- Stored data -
## START
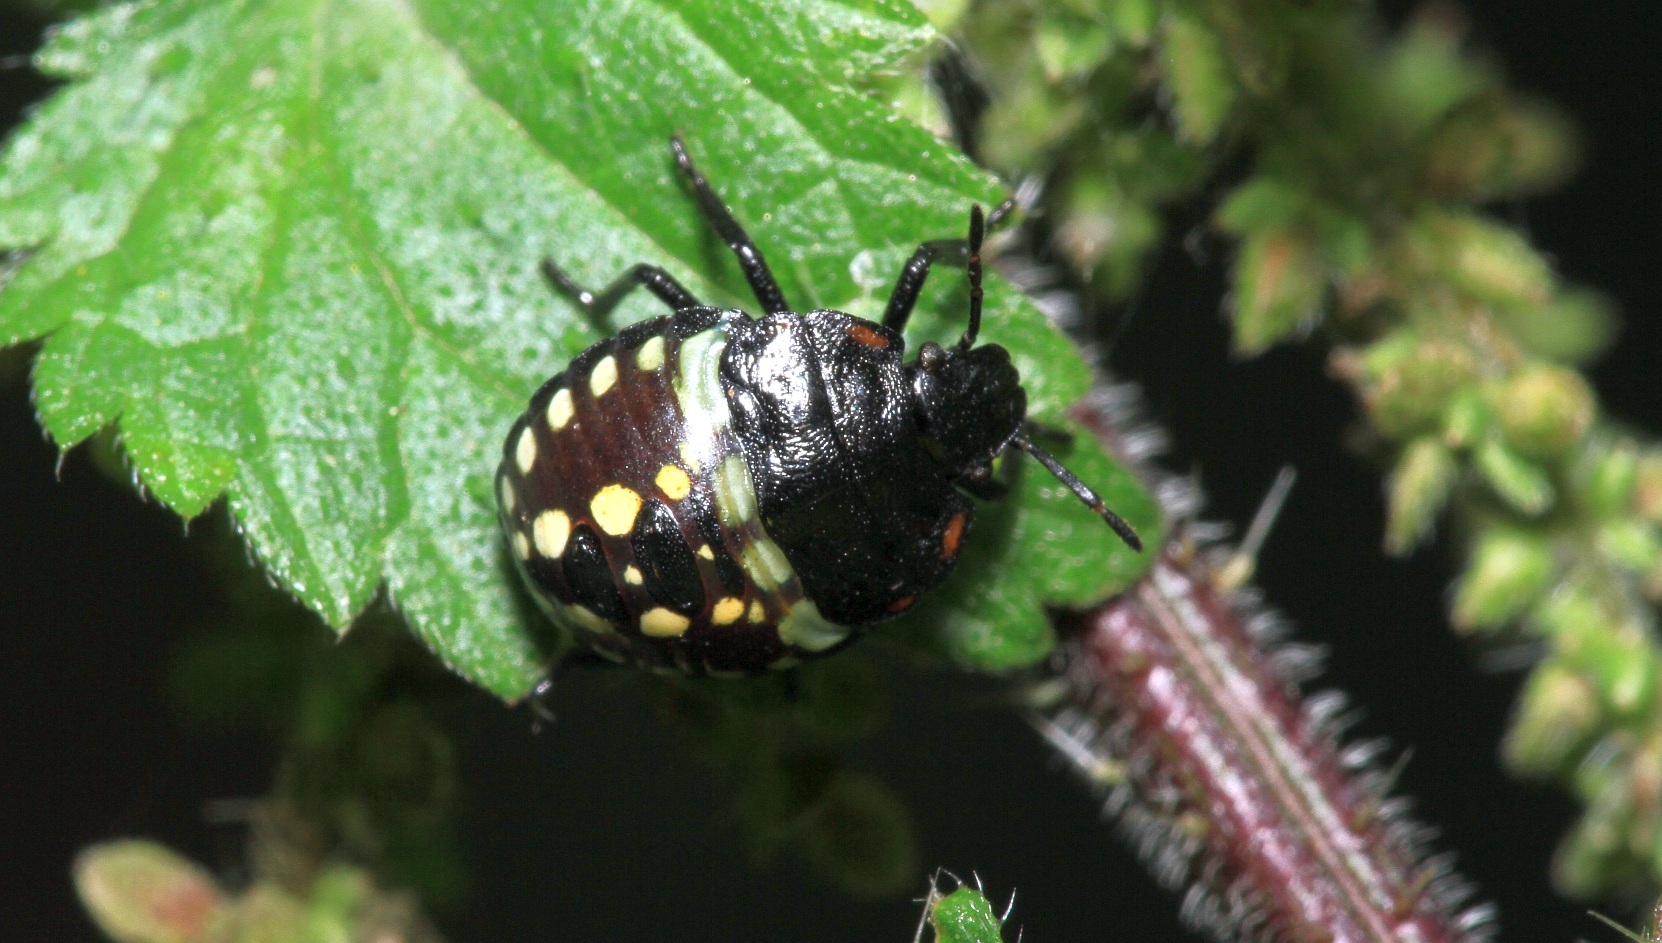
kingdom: Animalia
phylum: Arthropoda
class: Insecta
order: Hemiptera
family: Pentatomidae
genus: Nezara
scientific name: Nezara viridula
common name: Southern green stink bug
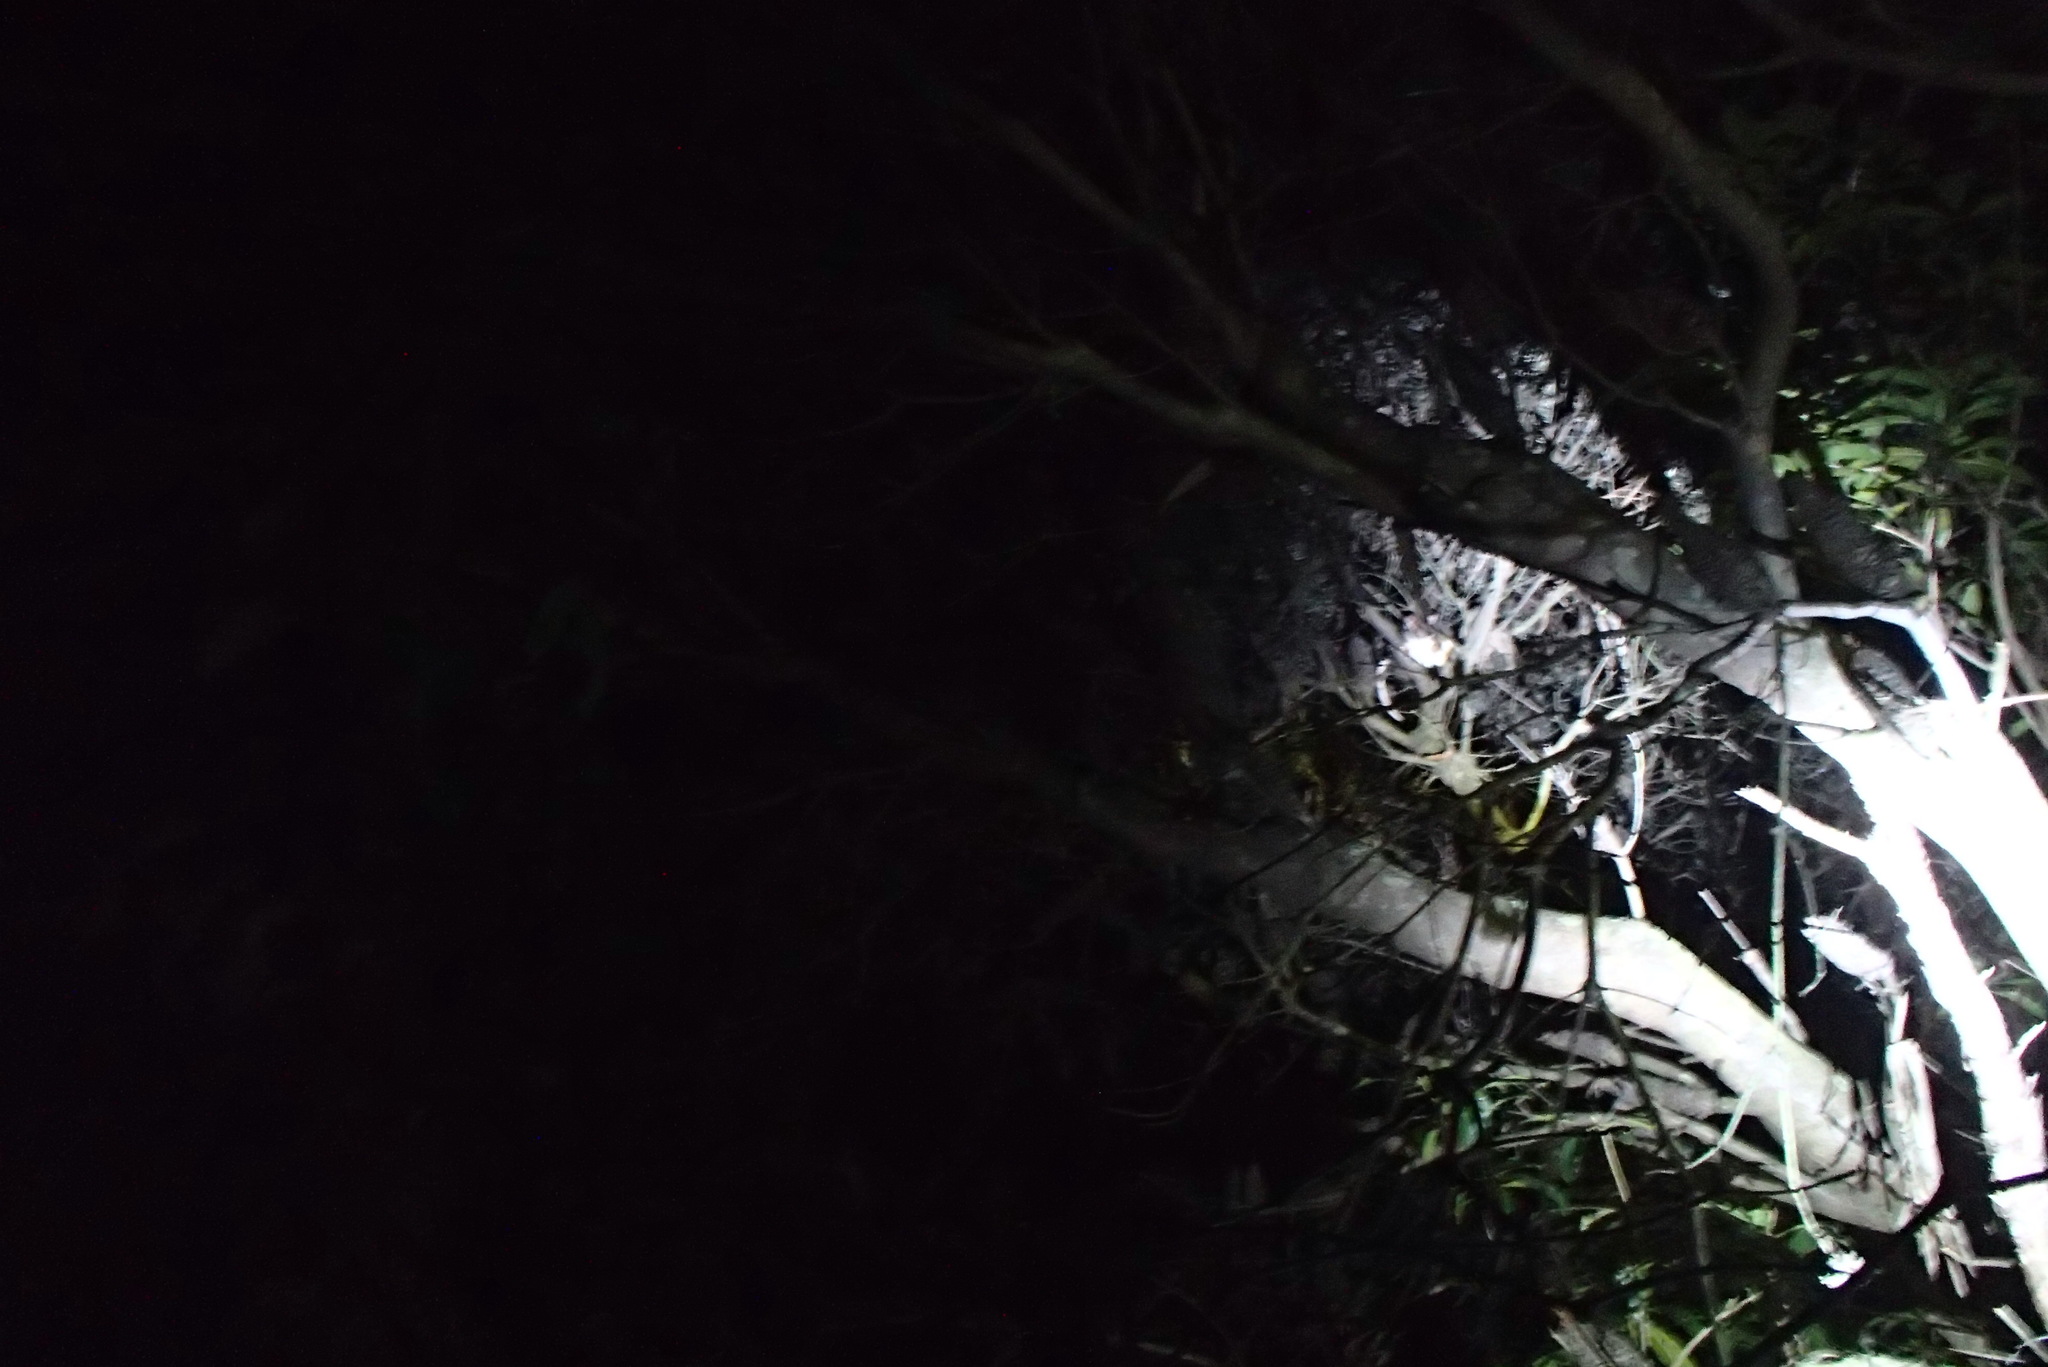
## END
- Objective -
Copy every line of text in the records above word for word, leaving out the pictures.

- Output of the exercise -
kingdom: Animalia
phylum: Arthropoda
class: Insecta
order: Hemiptera
family: Pentatomidae
genus: Nezara
scientific name: Nezara viridula
common name: Southern green stink bug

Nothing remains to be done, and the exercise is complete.